**BRIEF**
Pick out each line of the material that contains the string "rangeland", matching case exactly, and copy those lines.

** start of DATA EXCERPTS **

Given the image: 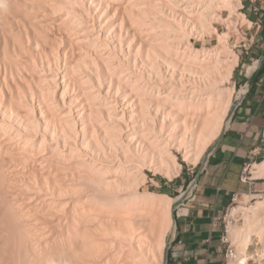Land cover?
Masks as SVG:
<instances>
[{
	"label": "bare ground",
	"instance_id": "bare-ground-1",
	"mask_svg": "<svg viewBox=\"0 0 264 264\" xmlns=\"http://www.w3.org/2000/svg\"><path fill=\"white\" fill-rule=\"evenodd\" d=\"M237 5L0 0V264L162 263L172 199L141 192L145 170L171 181L173 150L195 166L218 136L238 58L226 34L211 51L191 40ZM252 167L264 179V161ZM260 210L231 229L233 264L253 236L264 258Z\"/></svg>",
	"mask_w": 264,
	"mask_h": 264
},
{
	"label": "crops",
	"instance_id": "crops-1",
	"mask_svg": "<svg viewBox=\"0 0 264 264\" xmlns=\"http://www.w3.org/2000/svg\"><path fill=\"white\" fill-rule=\"evenodd\" d=\"M261 35L264 37V28ZM261 57L259 70L256 67L235 74L234 84L241 83L243 99L238 104L236 101L222 134L194 166L193 179L186 174L176 183L180 186L194 181L187 187L188 195L175 199L183 211L177 232L174 225L171 235L175 243L168 257L170 264H223V228L218 219L228 210L233 193L243 196L246 184L240 177L264 151V55ZM164 185L165 189L170 187Z\"/></svg>",
	"mask_w": 264,
	"mask_h": 264
},
{
	"label": "rangeland",
	"instance_id": "rangeland-1",
	"mask_svg": "<svg viewBox=\"0 0 264 264\" xmlns=\"http://www.w3.org/2000/svg\"><path fill=\"white\" fill-rule=\"evenodd\" d=\"M124 3L127 4L128 2L125 1ZM240 3L242 7L237 5L236 7L237 10L235 13H233L234 15H232L231 17L229 15L230 13L228 12V10H221V11L218 10L217 11V14L221 17V21L213 23V28L216 29V33L212 37L204 36L199 41L198 39L191 40V42L193 43L192 45L195 50L201 51V49L202 50L209 49V51H211L214 48H216L217 45L219 46L218 36L216 37V35L226 34L228 35V45H230L229 46L230 50L238 58V66L235 67L233 74H232V78L230 79V82L225 85L226 87L234 86L233 87L234 92L232 94L233 97L231 96L230 109L228 110L227 115L224 118V122L222 124V127L220 129L218 136L215 138V140H213L208 145V148L202 154L198 162H201L205 158V156L208 154L213 144L222 134L226 126L227 120L232 110L236 106L235 103L237 100H239L237 98L239 97L238 92L241 89L240 88L241 83L234 84L235 74L236 73L244 74L245 69L249 70L251 68H256L253 64V61L259 62V66L256 70H259L261 68V62H262L261 56L264 55V37L261 35L262 30L264 28V0H240ZM242 15H244L245 19L249 22L245 21ZM227 19L230 20L229 21L230 23L228 22ZM225 20L229 23L227 27H226L227 22ZM224 21L226 23H224ZM250 22L252 23L257 22L258 25L256 26L251 25ZM140 27L141 25L138 28L135 27L133 29H137V31L135 30L137 33L144 34L145 33L144 28L141 27L142 28L141 31L142 30L144 31V32L143 31L141 32L139 30ZM234 28H235V31H234ZM179 44H180L179 46H181L182 48L183 42H182V45L181 43ZM134 56H136L135 53H134ZM0 139L2 138L0 137ZM2 140H4V138ZM262 145L264 146V142ZM173 154L176 157L178 164L181 166L180 168L181 171L179 172V175L177 177H174L171 181H169L160 173H154L152 170H145V175L147 178H145L146 180L141 187V192L142 193L150 192L154 194L158 193V195H166L170 197L171 199H173L171 201V205H172L171 216H172V221H173V227L175 225V230H176L175 232H177L178 220H180L181 218L183 207H182V204H180L179 206V202L177 203L175 199L178 197H181L183 194L188 195L190 190L188 191L187 187L189 186L190 183L188 182L187 184H184V185L180 184V186H177L176 183L181 178H183L186 174L188 176H192V179H193L196 173V168H194L193 165L187 164L183 161L182 152H177L176 150H173ZM263 161H264V151H262V155L259 156V159L257 160L256 163L250 164L247 167V170L244 174V177L246 178V182H245L246 189L243 193V196H240V199L237 202V204L229 207L228 210L222 215L220 219L222 228L223 229L224 227L227 228V234L225 237L228 240V242L231 244L232 248L234 249L235 254H237L238 252L237 249L239 248L233 242V239L231 237V229L234 227H236V229H238L239 227L241 228L244 224L243 211L250 208L251 206H254L257 201L260 202L264 200V179H261V180L252 179L253 177L252 173L255 171V169L252 166L254 164H259ZM192 170H193V174L190 173ZM164 183L170 184V187H166L167 189H165ZM247 196L249 197L247 198ZM234 208H241V209H239L238 213L235 214V216L233 217V216H230V212ZM242 208H243V211H242ZM257 216L260 219H262L264 217V211L260 210ZM172 229L174 230V228ZM173 230H171V232L167 236L166 240L168 243H170V245L167 247V249H165L164 258L161 264H168V257L170 256L169 254L171 252V248L174 246V242H175V237L171 239ZM258 240L259 239L257 237H254V236L251 237L250 243L246 251L247 258H248V261L246 264H264V258L262 260L258 259V254H261L263 250L262 242ZM234 260L229 262V264H233Z\"/></svg>",
	"mask_w": 264,
	"mask_h": 264
},
{
	"label": "built area",
	"instance_id": "built-area-1",
	"mask_svg": "<svg viewBox=\"0 0 264 264\" xmlns=\"http://www.w3.org/2000/svg\"><path fill=\"white\" fill-rule=\"evenodd\" d=\"M250 24L251 25H255V26L258 25L257 22L256 23L250 22ZM238 93L240 95V98H239V101L237 102V104L243 99V96H244V92L241 89L239 90ZM246 170H247V167L245 168L242 176L240 177V181L243 182V183L246 182V178L244 177V174H245ZM190 173L193 174V170ZM193 183H194V181L191 182V184H193ZM239 199H240V194L233 193L231 195V198H230V205H229V207H231L233 205H236L237 202L239 201ZM220 219L221 218H219L218 220H220ZM226 234H227V228L224 227V229H223V236L221 238L222 245L224 246V251H223V264H229V262L233 261L235 259V256H236L234 249L232 248L231 244L228 242V240L225 237ZM168 264H170V263L168 262Z\"/></svg>",
	"mask_w": 264,
	"mask_h": 264
},
{
	"label": "trees",
	"instance_id": "trees-1",
	"mask_svg": "<svg viewBox=\"0 0 264 264\" xmlns=\"http://www.w3.org/2000/svg\"><path fill=\"white\" fill-rule=\"evenodd\" d=\"M164 194H166V193H164ZM175 243V242H174Z\"/></svg>",
	"mask_w": 264,
	"mask_h": 264
}]
</instances>
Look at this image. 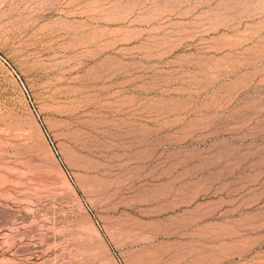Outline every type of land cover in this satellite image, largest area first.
Segmentation results:
<instances>
[{"label":"rangeland","instance_id":"obj_1","mask_svg":"<svg viewBox=\"0 0 264 264\" xmlns=\"http://www.w3.org/2000/svg\"><path fill=\"white\" fill-rule=\"evenodd\" d=\"M0 264H264V0H0Z\"/></svg>","mask_w":264,"mask_h":264}]
</instances>
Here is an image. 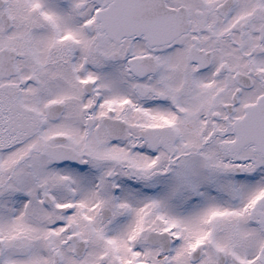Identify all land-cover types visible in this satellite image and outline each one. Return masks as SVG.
Returning <instances> with one entry per match:
<instances>
[{
    "label": "snow or ice",
    "instance_id": "obj_1",
    "mask_svg": "<svg viewBox=\"0 0 264 264\" xmlns=\"http://www.w3.org/2000/svg\"><path fill=\"white\" fill-rule=\"evenodd\" d=\"M0 264H264V0H0Z\"/></svg>",
    "mask_w": 264,
    "mask_h": 264
}]
</instances>
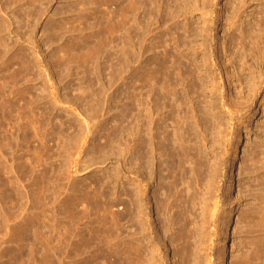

** end of DATA EXCERPTS **

**TASK RESPONSE**
	"label": "rangeland",
	"instance_id": "rangeland-1",
[{"label":"rangeland","instance_id":"obj_1","mask_svg":"<svg viewBox=\"0 0 264 264\" xmlns=\"http://www.w3.org/2000/svg\"><path fill=\"white\" fill-rule=\"evenodd\" d=\"M0 264H264V0H0Z\"/></svg>","mask_w":264,"mask_h":264}]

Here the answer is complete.